Containers1: Add restricted, identifiable bus servers for use in containers
This issue is a metabug for the general concept of the Containers interface.
Older comments have been copied from Bugzilla by an automated process, and are likely to be more readable on the original bug (#100344).
Description
In app-container projects like Flatpak, Snap, Firejail and AppImage, there's a need for a confined/contained/sandboxed app to be able to reach services on the normal session and system buses. However, unrestricted access to those buses is scary (and in particular, the session bus is not considered to be a security boundary, so various services there have APIs that are arbitrary code execution).
The motivating use cases right now are:
-
Portals: Portal authors need to be able to identify whether the container is being contacted by an uncontained process (running with the user's full privileges), or whether it is being contacted by a contained process (in a container created by Flatpak or Snap).
-
dconf: Currently, a contained app either has full read/write access to dconf, or no access. It should have read/write access to its own subtree of dconf configuration space, and no access to the rest.
At the moment, Flatpak runs a D-Bus proxy (xdg-dbus-proxy) for each app instance that has access to D-Bus, connects to the appropriate bus on the app's behalf, and passes messages through. That proxy is in a container similar to the actual app instance, but not actually the same container; it is trusted to not pass messages through that it shouldn't pass through. Portals identify the contained app by reading the proxy's /proc/$pid/root/.flatpak-info
, which is Flatpak-specific. Reading through /proc/$pid/root
like that also has an inherent race condition: if the process exits at exactly the wrong time, and the process ID space (which is only 15 bits) wraps around such that an uncontained or differently-contained process gets the same process ID allocated for it, then the portal would see the differently-contained process's identity instead. Flatpak is effectively trusting the proxy not to exit at a sufficiently inconvenient time.

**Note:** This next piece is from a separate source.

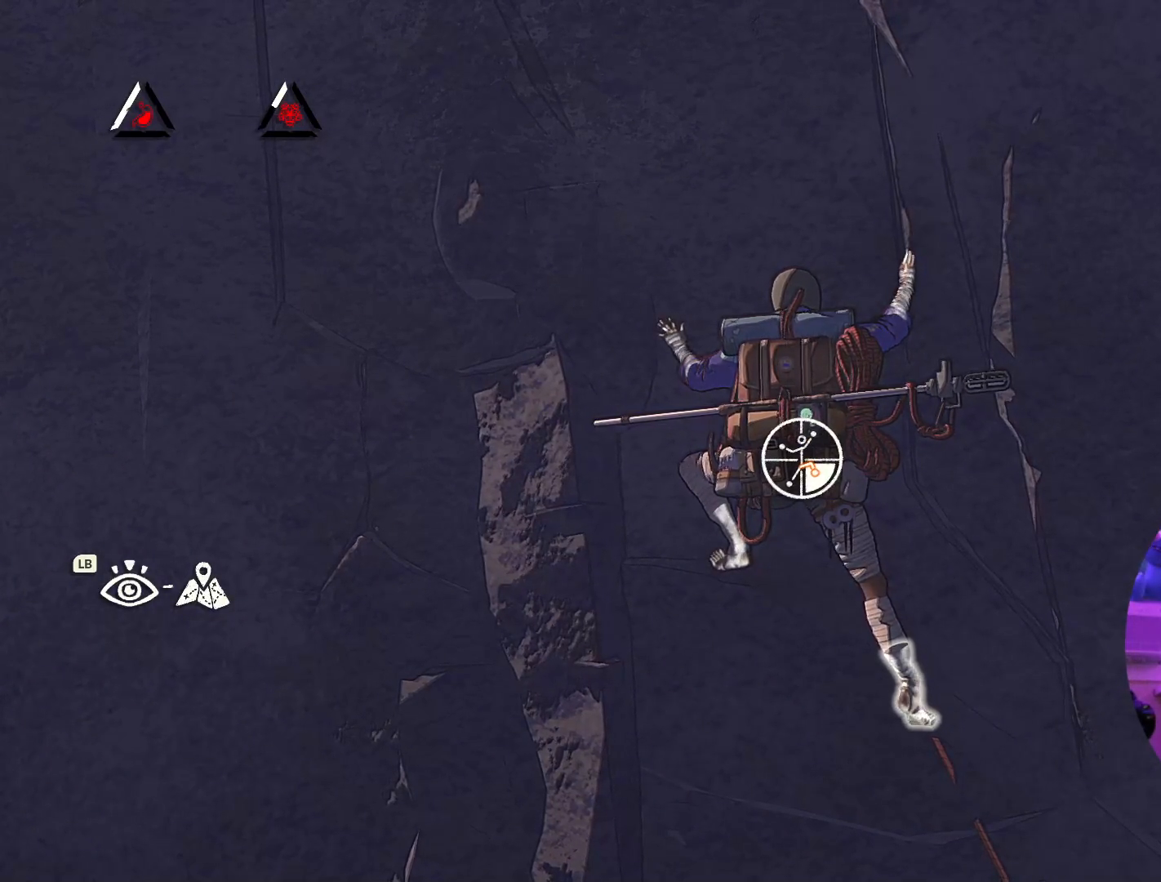
{"dt_ms": 500, "buttons": ["R1"], "left_stick": "center", "right_stick": "center", "events": []}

Meanwhile, Snap does its sandboxing with AppArmor, on kernels where it is enabled both at compile-time (Ubuntu, openSUSE, Debian, Debian derivatives like Tails) and at runtime (Ubuntu, openSUSE and Tails, but not Debian by default). Ubuntu's kernel has extra AppArmor features that haven't yet gone upstream, some of which provide reliable app identification via LSM labels, which dbus-daemon
can learn by querying its AF_UNIX
socket; however, other kernels like the ones in openSUSE and Debian don't have those. The access-control (AppArmor mediation) is implemented in upstream dbus-daemon, but again doesn't work portably: the kernel needs to have the necessary non-upstream features available, and they need to have been enabled at compile time and at runtime. The AppArmor rules are also somewhat inflexible: they are fixed at load time, and do not have access to a lot of useful domain-specific information. They're enough for rules like "allow talking to portals A, B and C", but not really enough for dconf's needs.
@smcv discussed this with Allison Lortie and Alexander Larsson at the GTK Hackfest a long time ago, and we came up with a plan for obsoleting the Flatpak proxy by enhancing dbus-daemon.
As of 2023, this work did not reach a point where it could genuinely obsolete xdg-dbus-proxy. There has been a lot of design bikeshedding, and as of late 2021 when we were starting to think about freezing dbus 1.14.x, @smcv was not confident that it had the required multi-year stability.
Migration from freedesktop.org Bugzilla to freedesktop.org Gitlab has not helped the readability of this issue either.
In the short term (for 1.16.0) @smcv is hoping to provide a subset of this interface that has the "secure identification" layer, but still relies on Flatpak's xdg-dbus-proxy for the filtering layer, and does not have advanced or elaborate functionality.
Dependencies for basic functionality
See #477.
Dependencies if we want to obsolete xdg-dbus-proxy
Fully obsoleting xdg-dbus-proxy requires message filtering/policy: #185, originally fdo#101902. This is not going to be quick to implement, and is out of scope for #477.